David Learmount/LONDON

HEALTH AND USAGE monitoring systems (HUMS) are to be fitted to all Royal Air Force Boeing Chinook helicopters during the next three years, and "progressively" to the entire UK military helicopter fleet, according to the winning equipment supplier, Smiths Industries Aerospace.

The UK contract will be worth about £100 million by the year 2000. Meanwhile, the US Department of Defense has been "closely observing" the UK Ministry of Defence evaluation of competing systems, Smiths says.

Also on the MoD HUMS-contract shortlist were GEC Marconi and a consortium led by UK-based Stewart Hughes and including US companies Teledyne and Honeywell. Providing continuous monitoring of critical-component condition, HUMS is a preventive-maintenance tool for engineers and a safety-warning device for aircrew.

The HUMS contract was put out to competitive tender by the UK MoD in July 1995, 13 months after an RAF Chinook crashed into the Mull of Kintyre, Scotland, killing all on board. Although the accident was judged not to have been caused by an aircraft fault, the event highlighted the fact that RAF helicopters did not carry flight-data recorders (FDRs) or cockpit-voice recorders (CVRs). Smiths' 200-parameter quick-access HUMS incorporates a "crash-survivable" FDR and a CVR.

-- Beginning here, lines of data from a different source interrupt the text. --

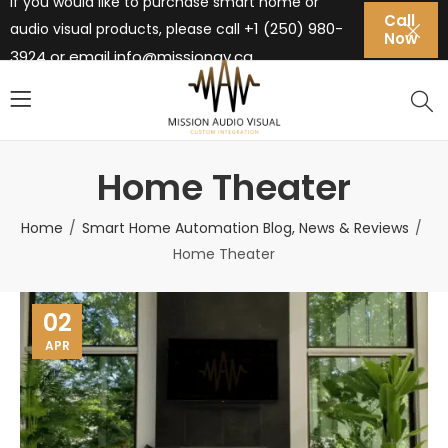
If you would like to purchase smart home or
Call
+1 (250) 980-
audio visual products, please call
Now
3924 or email
info@missionav.ca
Home Theater
Home
Smart Home Automation Blog, News & Reviews
Home Theater
02
APR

The MoD is becoming increasingly worried by the prospect of litigation in the event of further transport-helicopter accidents, particularly involving non-service personnel, it is believed. The RAF's Aerospatiale Puma fleet is thought to be next on the HUMS list.

Chinook flight-trials with the equipment start in 1997. The first fully-operational HUMS will be installed in "less than two years", says Smiths.